Missy Jenkins Smith played in the band with Carneal and recalls him being bullied and bullying others before the day she was shot at age 15. From the wheelchair in which Carneal left her, Smith said she could speak for hours about how she struggles without the use of her legs – getting out bed, bathing, reaching cabinets, entering and exiting cars and the “embarrassment of special accommodations that have to be made wherever I go.”
Where she is supposed to be taking care of her 12- and 15-year-old boys, she said, they are instead caring for her. Yet she won’t be able to dance with them at their weddings.
Because Carneal has never cared for himself since the age of 14, she struggles with the medical experts’ conclusion that he can be a productive member of society. What if the stress of life outside the prison is too much? What if he stops taking his medicine?
“Continuing his life in prison is the only way his victims can feel comfortable and safe without being haunted by what ifs,” Smith said.
In her letter to the parole board, Meyer said her client “has shown deep, genuine remorse and taken responsibility for the shooting.” He has also sought to improve himself, maintaining a treatment program for 20 years, completing his GED and an anger management program, and taking college courses.
Carneal was suffering from the early stages of schizophrenia – which is tough to diagnose in adolescents – at the time of the shooting, the lawyer wrote, and “there has never been a denial that he committed the crimes alleged or that he was profoundly mentally ill at the time the crimes were committed.”
Leaning on US Supreme Court cases indicating juvenile offenders have “greater prospects for reform,” Meyer submitted a re-entry plan showing Carneal would have a great deal of support from his family and medical professionals.
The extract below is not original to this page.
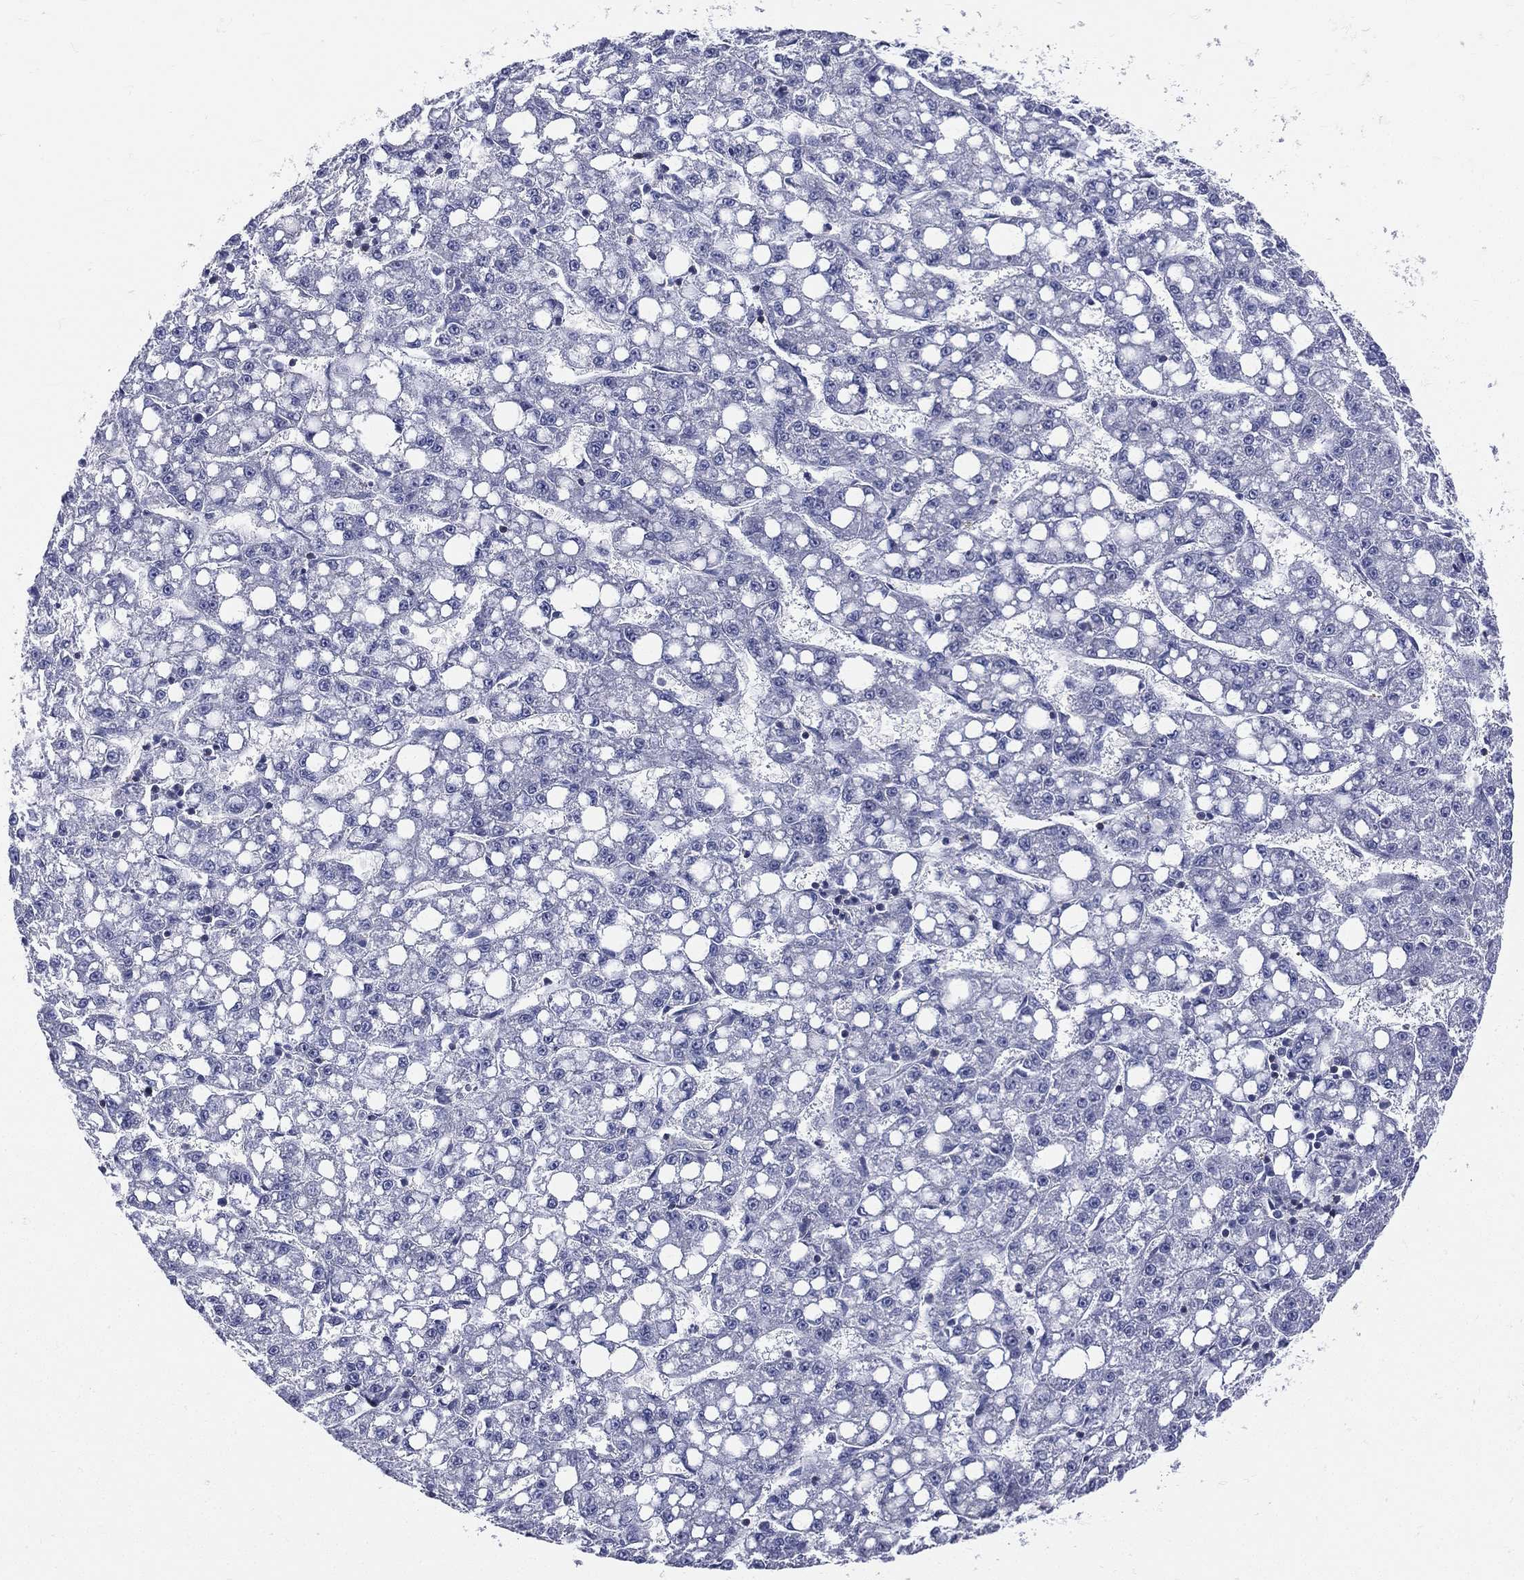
{"staining": {"intensity": "negative", "quantity": "none", "location": "none"}, "tissue": "liver cancer", "cell_type": "Tumor cells", "image_type": "cancer", "snomed": [{"axis": "morphology", "description": "Carcinoma, Hepatocellular, NOS"}, {"axis": "topography", "description": "Liver"}], "caption": "DAB (3,3'-diaminobenzidine) immunohistochemical staining of human hepatocellular carcinoma (liver) exhibits no significant positivity in tumor cells. Nuclei are stained in blue.", "gene": "ETNPPL", "patient": {"sex": "female", "age": 65}}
Now housed at the Kentucky State Reformatory northeast of Louisville, Carneal will move in with his parents in Cold Spring, across the state from Paducah, if paroled, according to the re-entry plan presented to the parole board.
His parents will help him with finances, employment, housing and transportation to doctor’s appointments and meetings with his parole officer, the plan says, adding he will be referred to mental health programs in Cold Spring and nearby Erlanger.
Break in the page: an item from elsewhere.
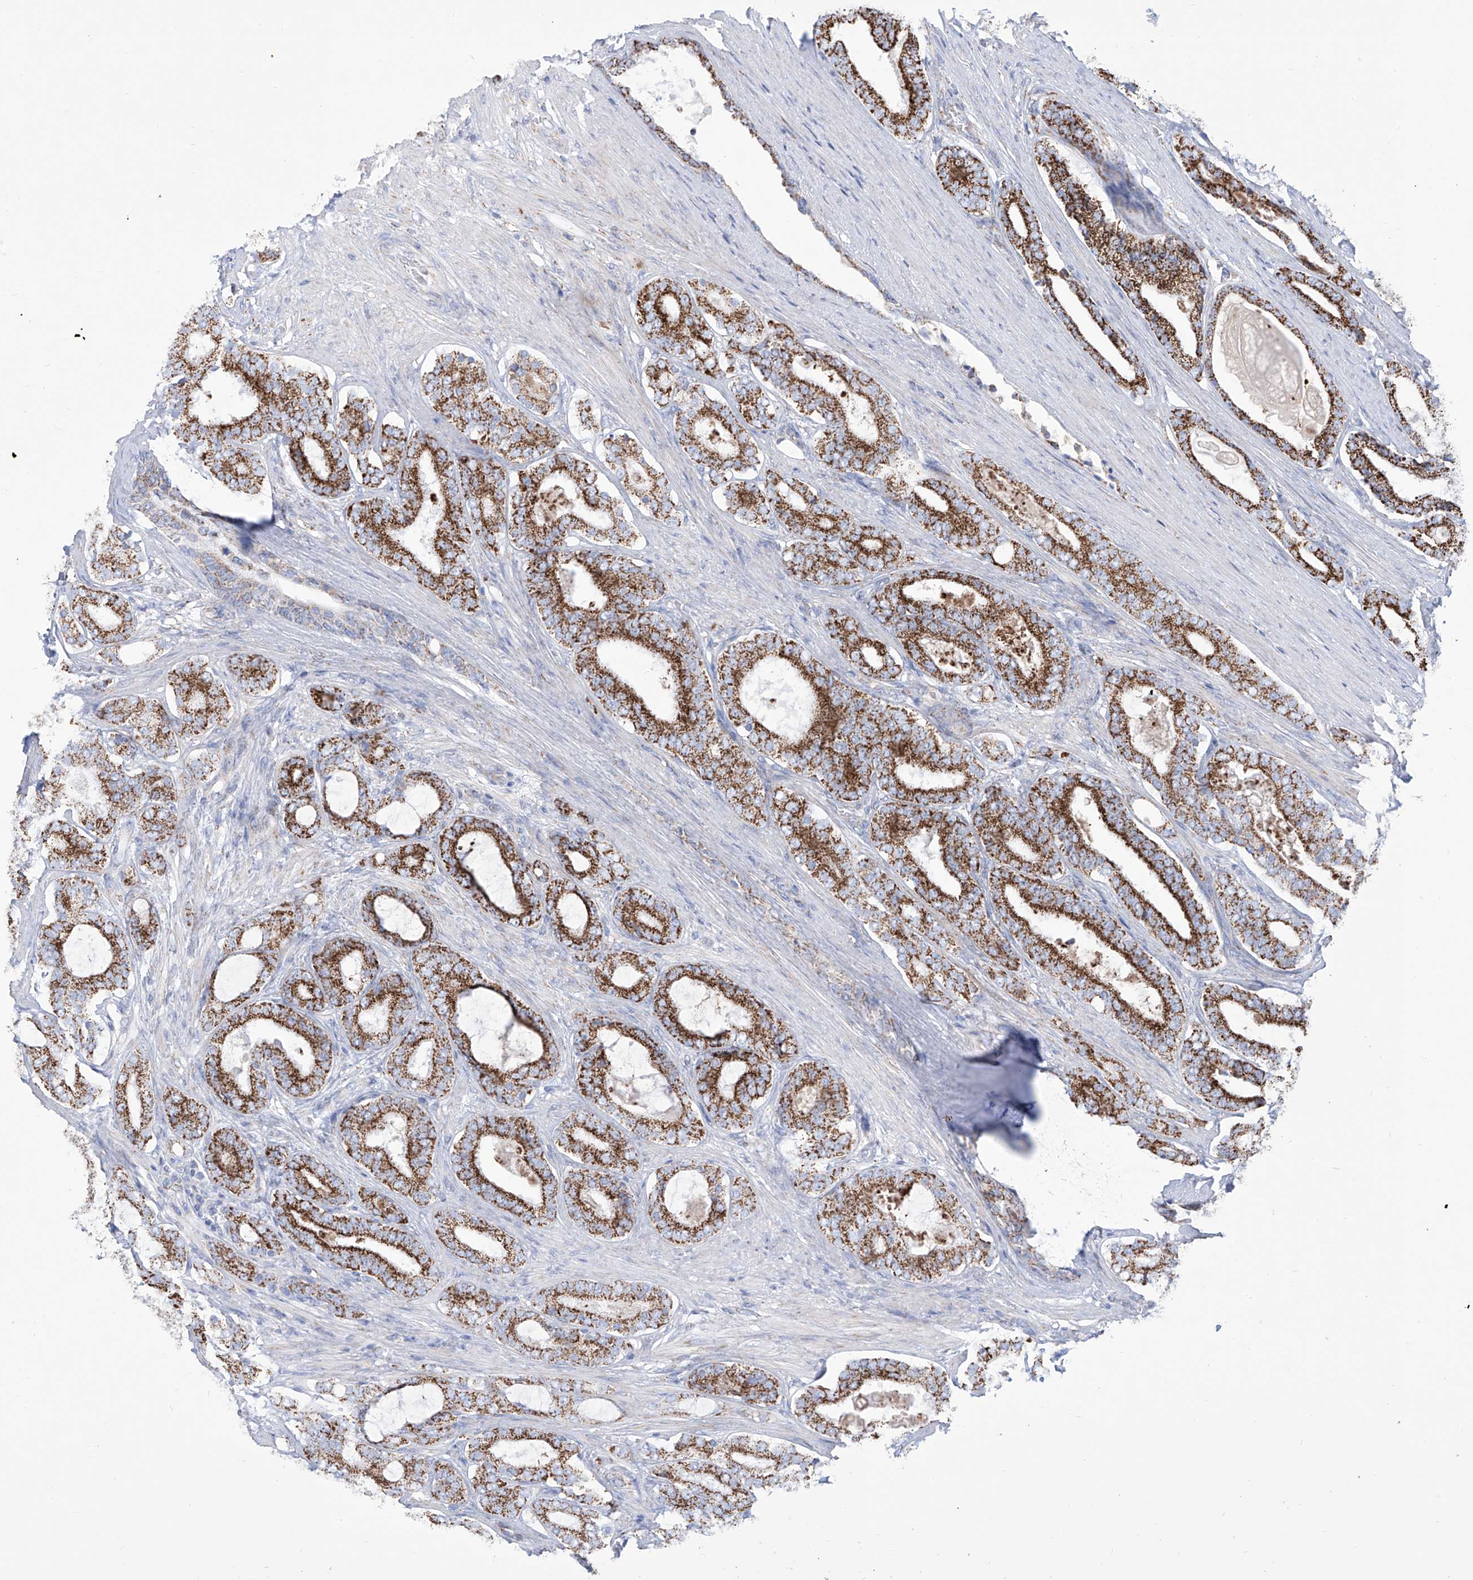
{"staining": {"intensity": "strong", "quantity": ">75%", "location": "cytoplasmic/membranous"}, "tissue": "prostate cancer", "cell_type": "Tumor cells", "image_type": "cancer", "snomed": [{"axis": "morphology", "description": "Adenocarcinoma, High grade"}, {"axis": "topography", "description": "Prostate"}], "caption": "Prostate high-grade adenocarcinoma stained with immunohistochemistry displays strong cytoplasmic/membranous expression in about >75% of tumor cells.", "gene": "ALDH6A1", "patient": {"sex": "male", "age": 60}}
“Michael is aware that any apology rings hollow but is sincerely sorry for all the physical and emotional pain he has caused his victims and the Heath High School community at large,” the re-entry plan says. “Though there is nothing he can do now to erase that pain, he plans to contribute positively to society in any way he possibly can.”
Prosecutor Daniel Boaz told the board he was county attorney at the time of the shooting, which “shook us to the core, to put it mildly.” The heinous nature of Carneal’s crime permitted authorities to treat him as an adult under Kentucky law, he said, and the state should continue treating him as an adult who should “pay for the consequences of his action.”
Ahead of Monday’s hearing, the commonwealth’s attorney notified the board he would be opposing parole for Carneal, saying the child victims’ families have suffered losses “too vast to be put into words,” according to CNN affiliate WDRB. While imprisoning Carneal for life “may seem like a harsh penalty,” Boaz wrote, “it is only a pittance in comparison to what these families suffer.”